Cryotherapy: What -270° F Feels Like
While attempting to make sport my livelihood, I put up big weeks (up to 35-hours) and tinkered with just about every recovery method imaginable. My path to better performance started with recovery drinks, but I layered in regular use of the following until discovering cryotherapy:
- Compression Apparel
- Foam / Massage Rollers
- Ice Baths
- Ultrasound Therapy
- Electrical Muscle Stimulation
- Working with Chiropractors and Physical Therapists
- Intermittent Pneumatic Compression (e.g. NormaTec or RecoveryPump)
- Sleep (up to 70-hours per week)
While each of the aforementioned practices are beneficial – some more than others – they pale in overall efficiency to cryotherapy, or cryo for short.
What is Cryotherapy
Cryotherapy is basically an extreme version of an ice bath. The extreme cold (as low as -270° F; -168° C) induces vasoconstriction, which reduces inflammation, and promotes increased blood-flow. Both of which being key components to improved athletic recovery or general well-being. Best of all, this process takes as little as 90-seconds to 3-minutes.
The cryo chamber is a lot like a standing shower, but your head remains above the chamber’s walls, so it’s not claustrophobic. Prior to getting in, nitrous oxide is pumped throughout, drastically reducing the temperature. You then step in and the temperature is lowered into the negative triple digits. All the while, you’re kept company by a technician.
Wearing nothing more than underwear, gloves, and socks, it begins feeling tolerably cold. As the temperature plummets, shivering begins, and a slight numbness sets into your extremities. From there, a manageable burning-like sensation occurs on your skin. However, by the time that sensation has onset, it’s nearly time to get out and back into the cozy confines of your robe. Overall, it’s a painless experience.
Unlike an ice bath, you’ll warm quickly afterwards too.
What the Body Experiences
When exposed to such extreme temperatures, the body sends 80% of its blood to the core to protect its organs. When the body warms back up, vasodilation occurs and that process delivers oxygen-rich blood and nutrients back to the muscles. The process results in an endorphin rush. In other words, you’ll feel awesome!
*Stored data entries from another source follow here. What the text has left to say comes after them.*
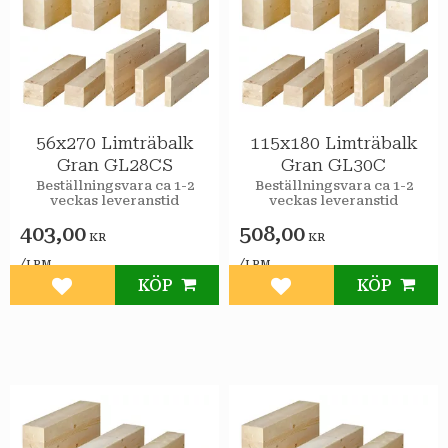
56x270 Limträbalk
115x180 Limträbalk
Gran GL28CS
Gran GL30C
Beställningsvara ca 1-2
Beställningsvara ca 1-2
veckas leveranstid
veckas leveranstid
403,00
508,00
KR
KR
/
/
LPM
LPM
KÖP
KÖP
Lägg till i favoriter
Lägg till i favoriter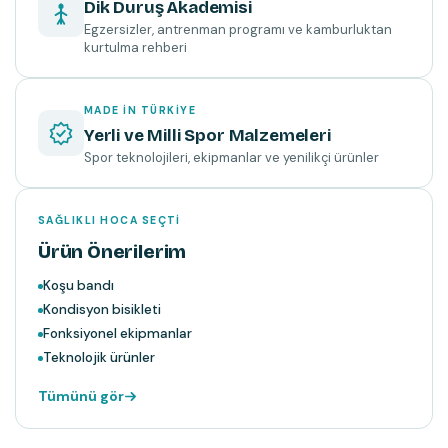
Dik Duruş Akademisi
Egzersizler, antrenman programı ve kamburluktan
kurtulma rehberi
MADE IN TÜRKIYE
Yerli ve Milli Spor Malzemeleri
Spor teknolojileri, ekipmanlar ve yenilikçi ürünler
SAĞLIKLI HOCA SEÇTI
Ürün Önerilerim
Koşu bandı
Kondisyon bisikleti
Fonksiyonel ekipmanlar
Teknolojik ürünler
Tümünü gör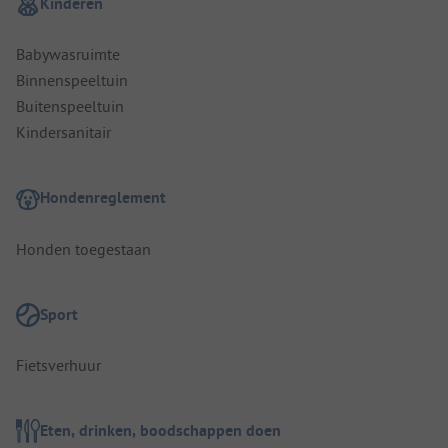
Kinderen
Babywasruimte
Binnenspeeltuin
Buitenspeeltuin
Kindersanitair
Hondenreglement
Honden toegestaan
Sport
Fietsverhuur
Eten, drinken, boodschappen doen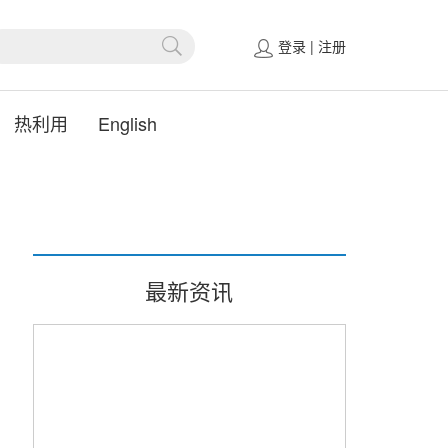
登录
|
注册
热利用
English
最新资讯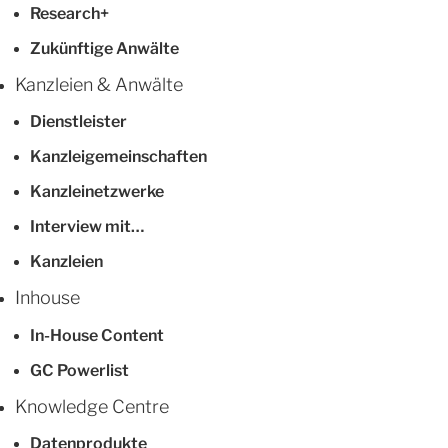
Research+
Zukünftige Anwälte
Kanzleien & Anwälte
Dienstleister
Kanzleigemeinschaften
Kanzleinetzwerke
Interview mit…
Kanzleien
Inhouse
In-House Content
GC Powerlist
Knowledge Centre
Datenprodukte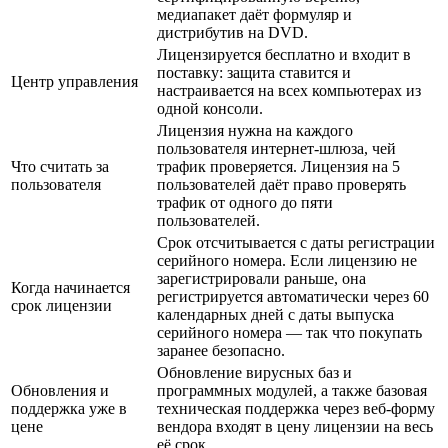
медиапакет даёт формуляр и
дистрибутив на DVD.
Лицензируется бесплатно и входит в
поставку: защита ставится и
Центр управления
настраивается на всех компьютерах из
одной консоли.
Лицензия нужна на каждого
пользователя интернет-шлюза, чей
Что считать за
трафик проверяется. Лицензия на 5
пользователя
пользователей даёт право проверять
трафик от одного до пяти
пользователей.
Срок отсчитывается с даты регистрации
серийного номера. Если лицензию не
зарегистрировали раньше, она
Когда начинается
регистрируется автоматически через 60
срок лицензии
календарных дней с даты выпуска
серийного номера — так что покупать
заранее безопасно.
Обновление вирусных баз и
Обновления и
программных модулей, а также базовая
поддержка уже в
техническая поддержка через веб-форму
цене
вендора входят в цену лицензии на весь
её срок.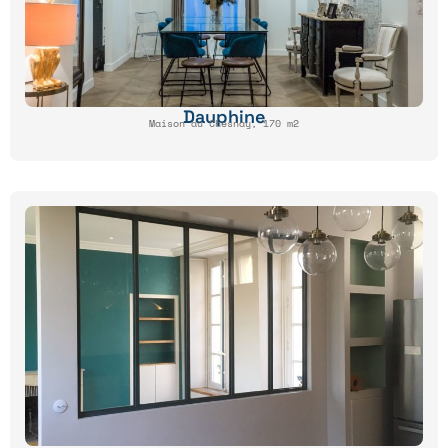
Dauphine
Maison au Chesnay, 170 m2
While there hasn’t been a lot of scientific research to back the claims of cryotherapy, here’s a list of its benefits:
- Quicker recovery time
- Reduced inflammation
- Increased blood-flow
- Increased collagen production
- Increased energy
- Better sleep
- Improved mood
I love it! While it is an intense experience, the way I feel afterwards is well worth 3-minutes of some discomfort.
While I’m not pursing athletics professionally anymore, I still workout frequently. Being that recovery time is often the hardest time to set aside, cryotherapy makes recovery convenient and effective. I get sessions done at Glacé Cryotherapy in Willow Glen. They have multiple locations in the Bay Area, as well as nationwide. Typically, I’d go after work, as it’s a whole body rejuvenation and feels great after a day at the desk.
Lastly, I’m far from the first person to do cryotherapy regularly. Tony Robbins, Lebron James, Floyd Mayweather, the New York Knicks, and the Dallas Mavericks are just a few notable examples.